The sole state representative on the four-person panel said standards that allow a flexible approach to problem solving could potentially serve to keep cybersecurity issues more isolated than a common approach across a system.

Todd Snitchler, chairman of the Public Utilities Commission of Ohio (PUCO), said a diverse problem-solving approach has the potential to keep an entire system from being knocked out because looking at more than one set of solutions will require “far more effort on behalf of those who would … seek to damage the grid.”

More cybersecurity experts needed

To develop and implement both standards and hands-on methods for keeping the grid secure and responding to threats, Sen. Mark Udall (D-Colo.) asked the panelists if they thought the nation would “be more secure with additional and better-trained cyber warriors?”

While the panelists agreed that, “more, and well-trained, cybersecurity people are something that we all need,” McClelland also noted, “These folks are scarce as hens’ teeth. In many cases, we steal them from each other.”

Others recommended leveraging military experience and training.

“Our utilities in Ohio … have had good success in dealing with people who are used to dealing with top secret security clearances and higher on issues of this nature at the utilities,” Snitchler said. However, he added, skilled professionals are in short supply and high demand, and companies are working hard to find them.

Information sharing key to future success

Responding to how the electricity industry could improve the information-sharing, Wilshusen said, “Have a mechanism in place in which the industry can collect information about security incidents and vulnerabilities … within the industry, and then be able to share it with other members, but after it’s been anonymized … so as not to put other companies in peril.”

Another key area is the need to receive important information from federal sources including NERC and FERC as well as the intelligence community about threats that are occurring and vulnerabilities that are happening, the panelists said.

“Many of the threats are international in scope needed, that’s an area that’s of prime consideration and concern,” Wilshusen said.

NERC’s chief said his agency is working on developing more ways to share information.
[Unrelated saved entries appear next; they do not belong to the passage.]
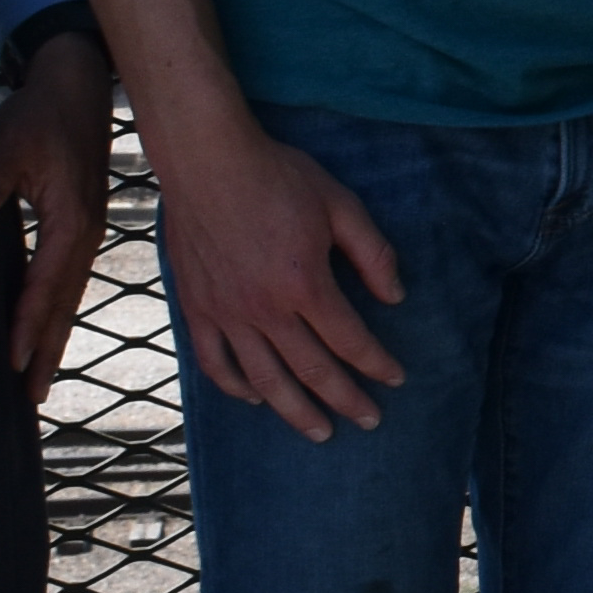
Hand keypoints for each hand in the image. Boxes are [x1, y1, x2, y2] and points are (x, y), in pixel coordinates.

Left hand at [0, 42, 117, 399]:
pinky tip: (42, 324)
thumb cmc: (44, 113)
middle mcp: (85, 236)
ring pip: (67, 297)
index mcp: (72, 222)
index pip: (45, 286)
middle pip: (63, 306)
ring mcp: (86, 233)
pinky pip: (66, 280)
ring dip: (51, 337)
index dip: (26, 327)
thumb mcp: (12, 139)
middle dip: (46, 352)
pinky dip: (54, 310)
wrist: (77, 85)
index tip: (11, 363)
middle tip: (31, 398)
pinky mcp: (79, 226)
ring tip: (36, 376)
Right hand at [149, 108, 406, 438]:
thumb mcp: (340, 204)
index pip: (350, 340)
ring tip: (319, 432)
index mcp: (304, 283)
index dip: (377, 364)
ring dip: (294, 411)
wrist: (207, 160)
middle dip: (345, 400)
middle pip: (312, 370)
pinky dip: (235, 387)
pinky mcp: (196, 308)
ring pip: (264, 380)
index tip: (396, 379)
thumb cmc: (277, 176)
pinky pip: (214, 362)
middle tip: (369, 421)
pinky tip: (255, 399)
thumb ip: (372, 253)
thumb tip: (395, 297)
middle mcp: (264, 308)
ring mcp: (226, 312)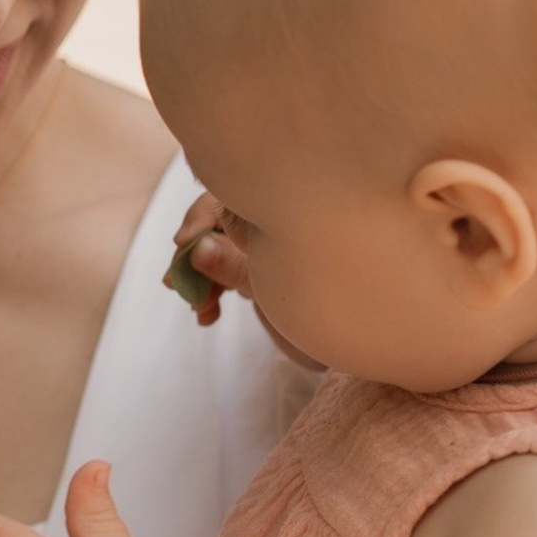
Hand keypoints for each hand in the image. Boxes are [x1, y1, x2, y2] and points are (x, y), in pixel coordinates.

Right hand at [171, 193, 323, 370]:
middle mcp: (273, 223)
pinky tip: (207, 316)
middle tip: (175, 284)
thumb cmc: (331, 308)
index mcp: (283, 212)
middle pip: (217, 223)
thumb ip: (233, 266)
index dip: (200, 216)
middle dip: (193, 254)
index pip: (231, 195)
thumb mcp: (274, 288)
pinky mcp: (261, 268)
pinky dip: (212, 291)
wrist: (360, 341)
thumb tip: (196, 249)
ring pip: (218, 249)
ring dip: (199, 277)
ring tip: (197, 307)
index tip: (183, 243)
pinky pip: (226, 271)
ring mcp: (266, 245)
“We need to create … centers, perhaps in cooperation with FBI offices … where we can quickly get very detailed information at the classified level to people in the industry who can understand, at a very granular level, ‘What is the threat, and what actions should I take?’,” Cauley said.
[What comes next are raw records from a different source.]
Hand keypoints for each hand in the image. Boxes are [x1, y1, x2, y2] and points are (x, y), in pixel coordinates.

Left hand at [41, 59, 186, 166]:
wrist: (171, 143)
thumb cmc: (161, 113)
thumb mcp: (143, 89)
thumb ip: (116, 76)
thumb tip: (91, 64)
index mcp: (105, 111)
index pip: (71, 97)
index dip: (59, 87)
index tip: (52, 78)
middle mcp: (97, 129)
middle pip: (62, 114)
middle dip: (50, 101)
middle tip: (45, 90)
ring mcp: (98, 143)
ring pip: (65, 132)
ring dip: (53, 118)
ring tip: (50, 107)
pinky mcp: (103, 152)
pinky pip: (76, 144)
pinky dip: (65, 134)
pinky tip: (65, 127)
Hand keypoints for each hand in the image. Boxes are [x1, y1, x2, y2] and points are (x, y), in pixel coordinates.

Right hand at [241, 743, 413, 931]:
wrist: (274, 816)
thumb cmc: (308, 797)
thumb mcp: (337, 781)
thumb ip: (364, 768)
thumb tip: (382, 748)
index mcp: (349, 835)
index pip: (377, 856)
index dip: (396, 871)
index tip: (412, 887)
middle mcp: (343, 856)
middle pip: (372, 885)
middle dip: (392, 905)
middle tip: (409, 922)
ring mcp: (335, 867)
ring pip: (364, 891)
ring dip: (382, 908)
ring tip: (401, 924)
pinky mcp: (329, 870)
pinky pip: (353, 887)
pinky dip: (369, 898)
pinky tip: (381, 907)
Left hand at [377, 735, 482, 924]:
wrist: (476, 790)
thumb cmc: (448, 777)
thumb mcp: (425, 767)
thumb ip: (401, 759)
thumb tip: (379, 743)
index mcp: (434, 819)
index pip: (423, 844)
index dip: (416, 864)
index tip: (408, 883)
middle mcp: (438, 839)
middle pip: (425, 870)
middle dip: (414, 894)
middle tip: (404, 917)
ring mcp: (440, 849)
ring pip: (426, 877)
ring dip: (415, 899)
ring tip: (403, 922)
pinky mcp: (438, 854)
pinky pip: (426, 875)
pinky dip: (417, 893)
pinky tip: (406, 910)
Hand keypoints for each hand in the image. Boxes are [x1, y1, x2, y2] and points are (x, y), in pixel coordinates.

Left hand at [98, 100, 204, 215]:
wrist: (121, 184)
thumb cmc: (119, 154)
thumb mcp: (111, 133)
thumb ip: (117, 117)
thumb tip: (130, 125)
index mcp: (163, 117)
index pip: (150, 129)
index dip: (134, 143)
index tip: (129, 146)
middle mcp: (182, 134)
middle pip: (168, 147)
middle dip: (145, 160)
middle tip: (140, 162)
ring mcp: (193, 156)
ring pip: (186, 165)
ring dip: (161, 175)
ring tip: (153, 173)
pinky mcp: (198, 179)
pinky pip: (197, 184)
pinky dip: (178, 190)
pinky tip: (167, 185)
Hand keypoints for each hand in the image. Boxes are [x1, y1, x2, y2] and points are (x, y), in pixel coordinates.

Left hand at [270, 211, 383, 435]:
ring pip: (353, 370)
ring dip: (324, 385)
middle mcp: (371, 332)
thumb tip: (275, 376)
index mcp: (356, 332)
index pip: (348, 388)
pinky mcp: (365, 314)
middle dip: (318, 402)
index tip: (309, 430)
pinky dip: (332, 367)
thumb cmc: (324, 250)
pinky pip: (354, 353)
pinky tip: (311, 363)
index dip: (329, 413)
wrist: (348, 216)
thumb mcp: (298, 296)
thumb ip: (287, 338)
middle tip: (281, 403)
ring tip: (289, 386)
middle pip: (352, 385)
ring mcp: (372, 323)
Snitchler also called for more efficient information sharing.

“We can be implementing best practices and avoiding each individual company having to uncover and discover the same problem and work their own solution,” he said, supporting suggestions for a clearinghouse of known issues.

Echoing concerns about the existing approach leading to standards becoming a ceiling instead of a floor for the level of cybersecurity, Sen. Chris Coons (D-Del.) asked what could be done in terms of standard-setting and internal partnerships that would strengthen an approach to comprehensive security rather than focusing merely on compliance.

“It’s going to be important that each agency have an effective program for assessing the risks and then taking the appropriate steps to implement the appropriate controls to mitigate that,” Wilshusen said. “That would include not only assuring compliance with standards, but also taking other actions as determined necessary by the facts and circumstances.”

Wilshusen continued: “Are we sharing lessons learned? Are we sharing relative intelligence? Is it actionable intelligence so that folks can see what’s happening, they can learn from their neighbor and they can put the security in place? Because the threats are moving at lightning speed.”